Let’s sort the order of the New Testament. Does it appear logical now we know that many people wrote the documents in it? There is not time or space to explore from a historical angle the texts but we accept it contains the narrative of God’s mercy in calling out and sustaining a people who are called to live in obedience to him and be God’s servants in the world. The writings also tell of what God did through Jesus for the salvation of all the world. The New Testament’s task is to record and discuss the events of the life, death and resurrection of Jesus and interpret these events to give us an understanding of what God did for us through his Son.
In Christian terms salvation is only possible through Jesus because he was crucified, for all our sins and we come to share fully in his life if we accept our sinfulness and confess our failings in humility and learn to live more for Christ as we learn about his saving power by the forgiveness of our sin. Having considered briefly a major theme of the New Testament why are the books ordered as we see them?
It begins with the four gospels the narrative of Jesus, his life and teaching, then comes the Acts of the Apostles and the beginning of the early church followed by letters with directions and thoughts on how live as disciples and followers of Jesus in a variety of contexts and places in the then known world of the Mediterranean Sea and against the political situation of the Roman Empire.

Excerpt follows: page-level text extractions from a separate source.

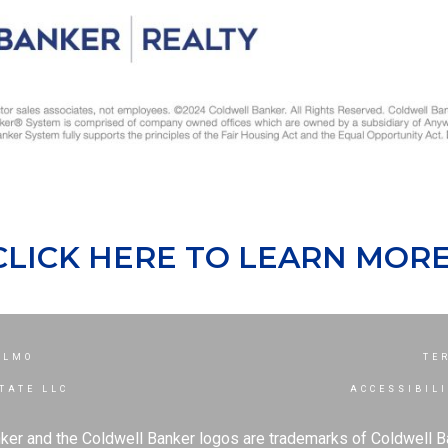
CLICK HERE TO LEARN MORE
ELMO
TE
TATE LLC
ACCESSIBIL
ker and the Coldwell Banker logos are trademarks of Coldwell 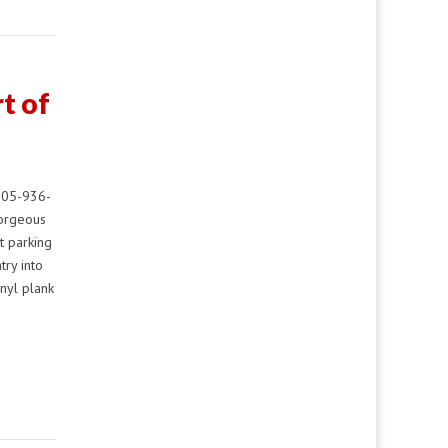
t of
805-936-
gorgeous
t parking
try into
nyl plank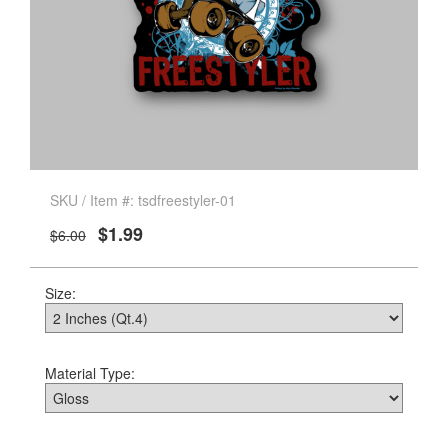
SKU / Item #: tsdfreestyler-01
$1.99
$6.00
Size:
Material Type: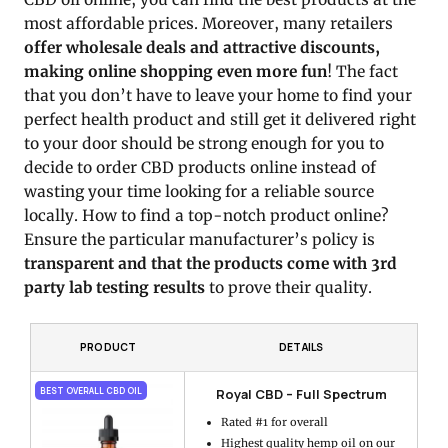
most affordable prices. Moreover, many retailers
offer wholesale deals and attractive discounts,
making online shopping even more fun
! The fact
that you don’t have to leave your home to find your
perfect health product and still get it delivered right
to your door should be strong enough for you to
decide to order CBD products online instead of
wasting your time looking for a reliable source
locally. How to find a top-notch product online?
Ensure the particular manufacturer’s policy is
transparent and that the products come with 3rd
party lab testing results
to prove their quality.
PRODUCT
DETAILS
Royal CBD – Full Spectrum
BEST OVERALL CBD OIL
Rated #1 for overall
Highest quality hemp oil on our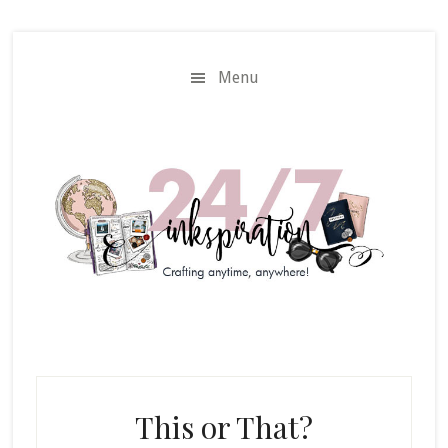
Skip
Skip
to
to
main
primary
Menu
content
sidebar
This or That?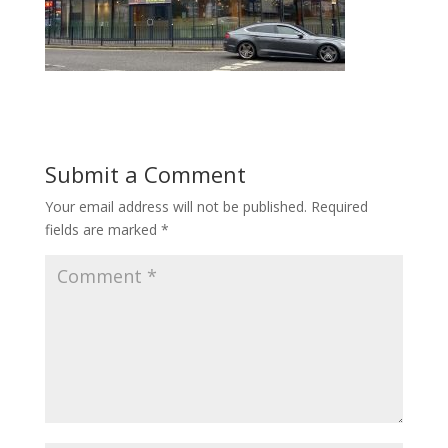
Submit a Comment
Your email address will not be published.
Required
fields are marked
*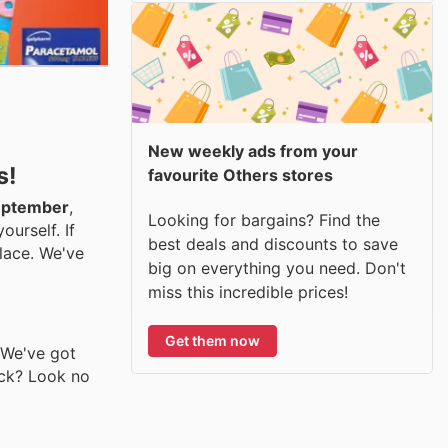
New weekly ads from your
s!
favourite Others stores
September
,
Looking for bargains? Find the
urself. If
best deals and discounts to save
lace. We've
big on everything you need. Don't
miss this incredible prices!
Get them now
. We've got
ack? Look no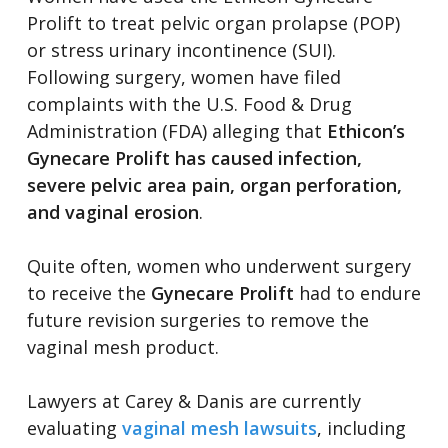
Prolift to treat pelvic organ prolapse (POP)
or stress urinary incontinence (SUI).
Following surgery, women have filed
complaints with the U.S. Food & Drug
Administration (FDA) alleging that
Ethicon’s
Gynecare Prolift has caused infection,
severe pelvic area pain, organ perforation,
and vaginal erosion
.
Quite often, women who underwent surgery
to receive the
Gynecare Prolift
had to endure
future revision surgeries to remove the
vaginal mesh product.
Lawyers at Carey & Danis are currently
evaluating
vaginal mesh lawsuits
, including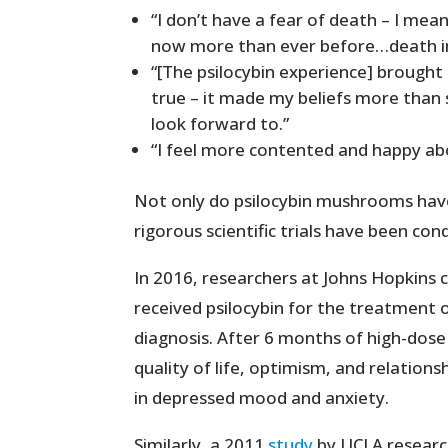
“I don’t have a fear of death – I mean
now more than ever before…death in 
“[The psilocybin experience] brought
true – it made my beliefs more than 
look forward to.”
“I feel more contented and happy abou
Not only do psilocybin mushrooms have
rigorous scientific trials have been con
In 2016, researchers at Johns Hopkins
received psilocybin for the treatment 
diagnosis. After 6 months of high-dose
quality of life, optimism, and relations
in depressed mood and anxiety.
Similarly, a 2011
study
by UCLA research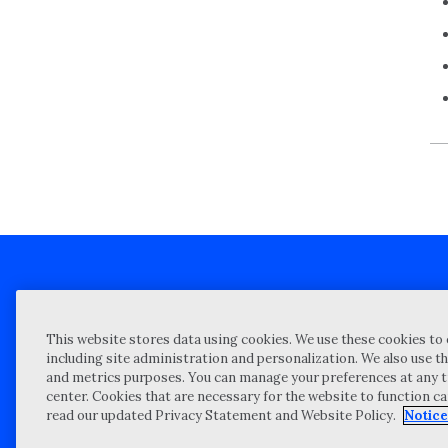
Client technical support
Priva
This website stores data using cookies. We use these cookies to 
Locations
Reque
including site administration and personalization. We also use th
and metrics purposes. You can manage your preferences at any t
My Privacy Choices
Site 
center. Cookies that are necessary for the website to function c
Notices and Disclosures
Vulner
read our updated Privacy Statement and Website Policy.
Notice
Portal Login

The final book Revelation offers hope of eternal life with God because Jesus will come again and He is the beginning and the end, the Alpha and Omega and the last two verses state: ‘Surely I am coming soon. Amen. Come Lord Jesus! The grace of the Lord Jesus be with all the saints. Amen.’ (Revelation 22:20-21).
So the order is Gospels: Matthew, Mark, Luke, John.
Beginning of the church Acts of the Apostles
Letters of St. Paul: Romans, 1 and 2 Corinthians, Galatians, Ephesians, Philippians, Colossians, 1 and 2 Thessalonians, 1 and 2 Timothy, Titus, Philemon.
Other letters to different groups and individuals: Hebrews, James, 1 and 2 Peter, 1, 2 and 3 John, Jude.
The future and hope of everlasting life: Revelation.
Therefore as we read the bible let us remember it is more than a historical document. It is a record of God’s dealing with people throughout the ages. It is also a record of Jesus Christ, ‘the Word became flesh’ . The bible speaks to all, young and old, to help understand, believe and respond to its message.
As the collect for Bible Sunday states:
Blessed Lord, who has caused all holy Scriptures to be written for our learning, help us so to hear them, to read, mark, learn and inwardly digest them that, through patience, and the comforts of your holy word, we may embrace and for ever hold fast the hope of everlasting life, which you have given us in our Saviour Jesus Christ, who is alive and reigns with you in the unity of the Holy Spirit, one God, now and for ever.